Anggota Komisi XII DPR RI, Ateng Sutisna, menilai gejolak harga minyak mentah dunia dan pelemahan nilai tukar rupiah memang memberikan tekanan terhadap biaya penyediaan energi nasional. Namun, menurutnya, kondisi tersebut tidak berarti pemerintah harus langsung membebankan dampaknya kepada masyarakat melalui kenaikan harga energi bersubsidi.
“Yang perlu menjadi perhatian adalah bagaimana ketahanan fiskal negara dalam menjaga tarif listrik dan harga LPG (bersubsidi) tetap terjangkau,” ujar Ateng dalam keterangannya, Jumat (12/6/2026).

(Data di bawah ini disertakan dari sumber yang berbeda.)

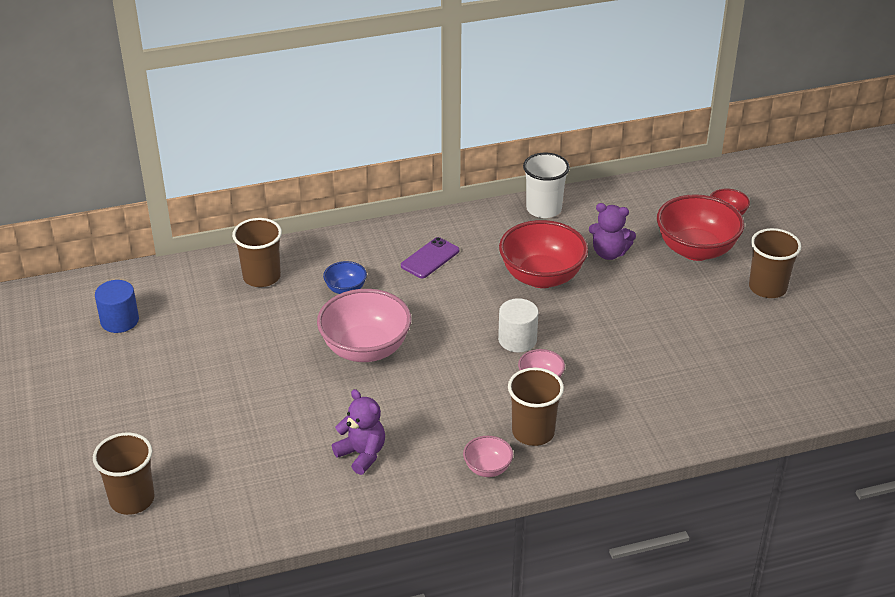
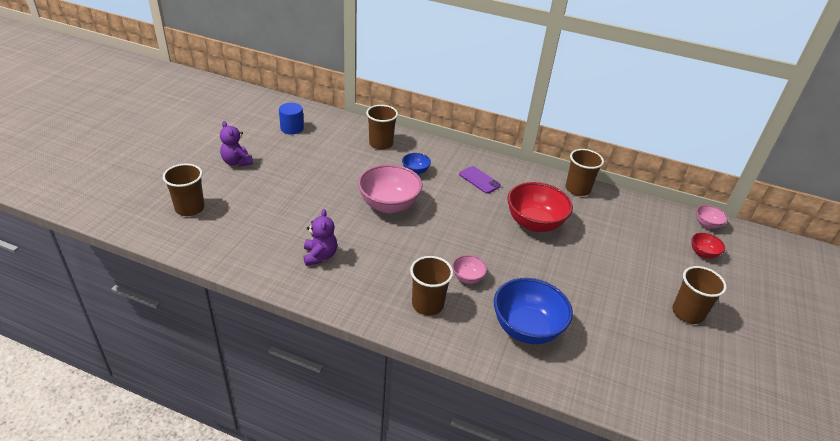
camera: 35 degrees right, 0 degrees up
(430, 258) = (479, 180): purple phone -> purple phone turned 60 degrees clockwise
(487, 468) = (376, 307): pink bowl -> pink bowl (707, 224)
(517, 340) = (479, 248): white cylinder -> none
(544, 209) = (577, 189): white cup -> brown cup
(609, 253) = (593, 233): purple teddy bear -> purple teddy bear (237, 162)
(648, 395) = (526, 328): none -> blue bowl
(696, 250) = (657, 262): red bowl -> none

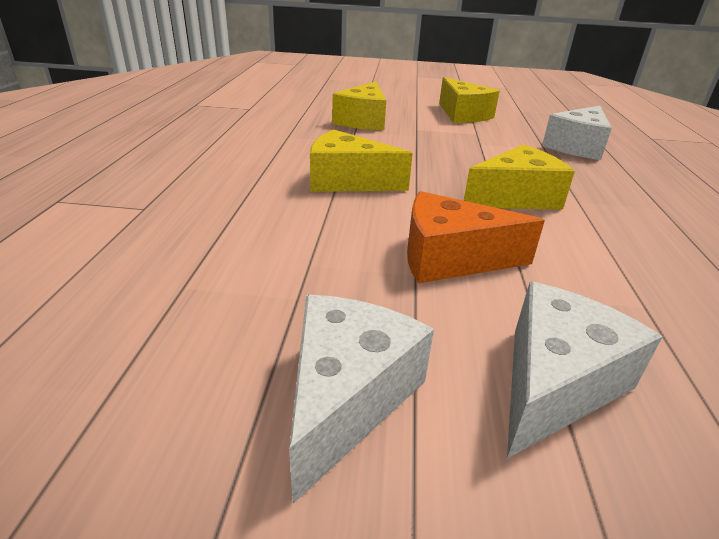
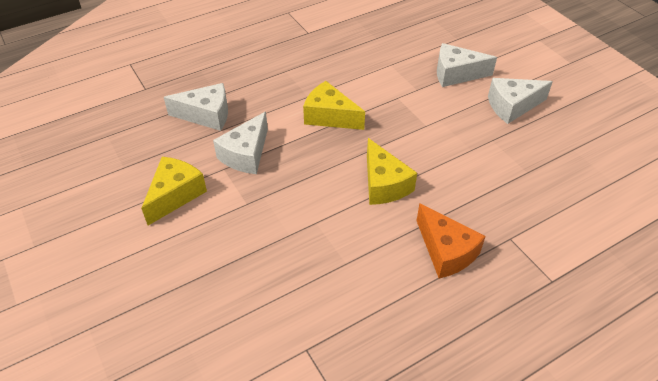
camera: 125 degrees left, 15 degrees up
(363, 121) = (259, 244): yellow cheese -> none
(450, 259) = (417, 115): orange cheese -> orange cheese (446, 251)
(487, 144) = (246, 154): none -> white cheese

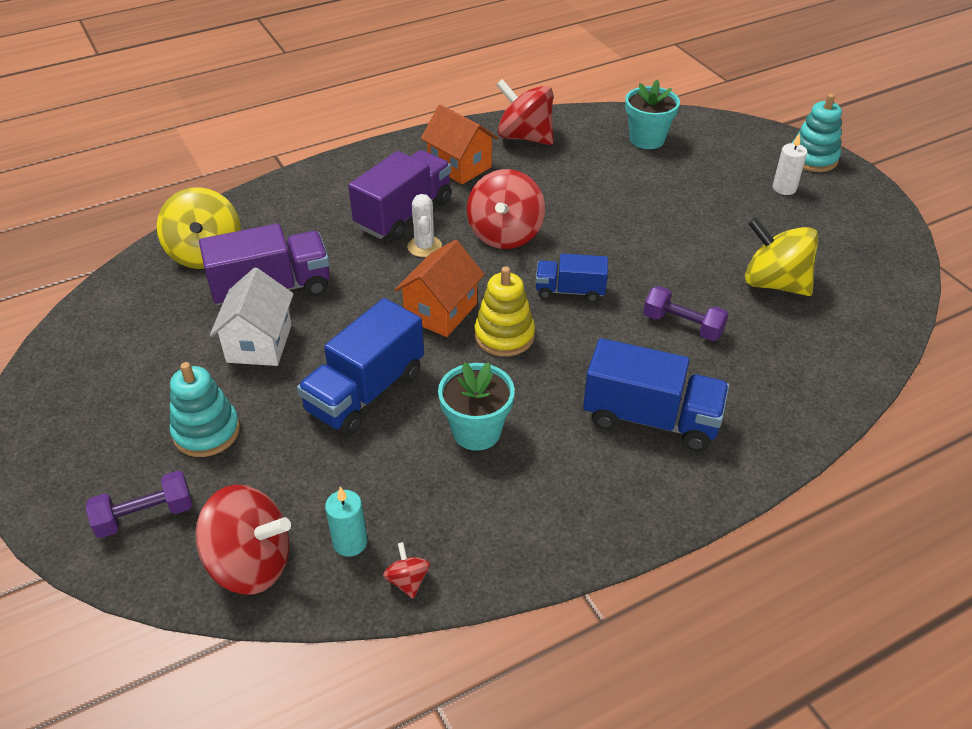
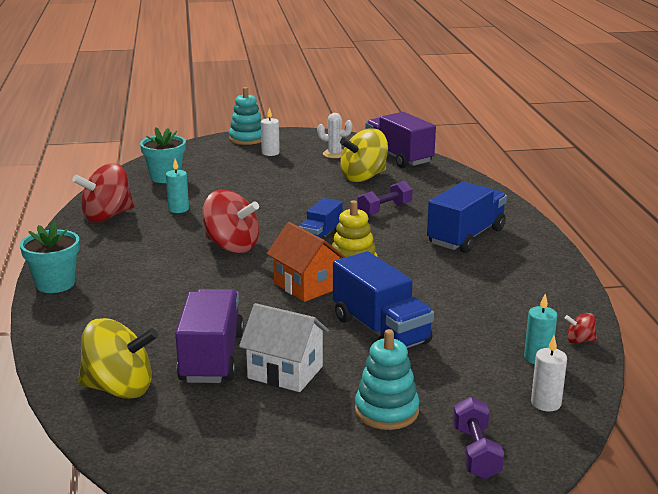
camera: 70 degrees left, 20 degrees down
(251, 563) = (546, 403): red spinning top -> white candle
(404, 214) = (161, 281): purple truck -> purple truck (398, 157)
(424, 246) = (216, 280): white cactus -> white cactus (334, 154)
(460, 166) = (117, 248): orange house -> none
(476, 431) = (448, 294): turquoise flower pot -> turquoise flower pot (55, 284)
(572, 173) = (178, 209): none -> turquoise candle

Ia menjelaskan bahwa biaya produksi listrik maupun pengadaan LPG impor menjadi lebih tinggi ketika harga minyak global meningkat dan rupiah melemah terhadap dolar Amerika Serikat. Situasi itu membuat beban kompensasi yang harus ditanggung pemerintah ikut membesar.
“Deviasi ini otomatis meningkatkan biaya energi nasional. PLN harus membeli energi primer dengan harga yang lebih mahal, sementara impor LPG juga menjadi jauh lebih mahal karena seluruh transaksinya menggunakan dolar AS,” jelas Ateng.
Meski demikian, Ateng menekankan masyarakat tidak perlu terburu-buru menyimpulkan bahwa Pertalite akan mengalami kenaikan hanya karena harga BBM nonsubsidi berubah. Menurutnya, pemerintah masih memiliki ruang kebijakan untuk mempertahankan harga BBM bersubsidi selama pengelolaan distribusi dan fiskal dilakukan secara efektif.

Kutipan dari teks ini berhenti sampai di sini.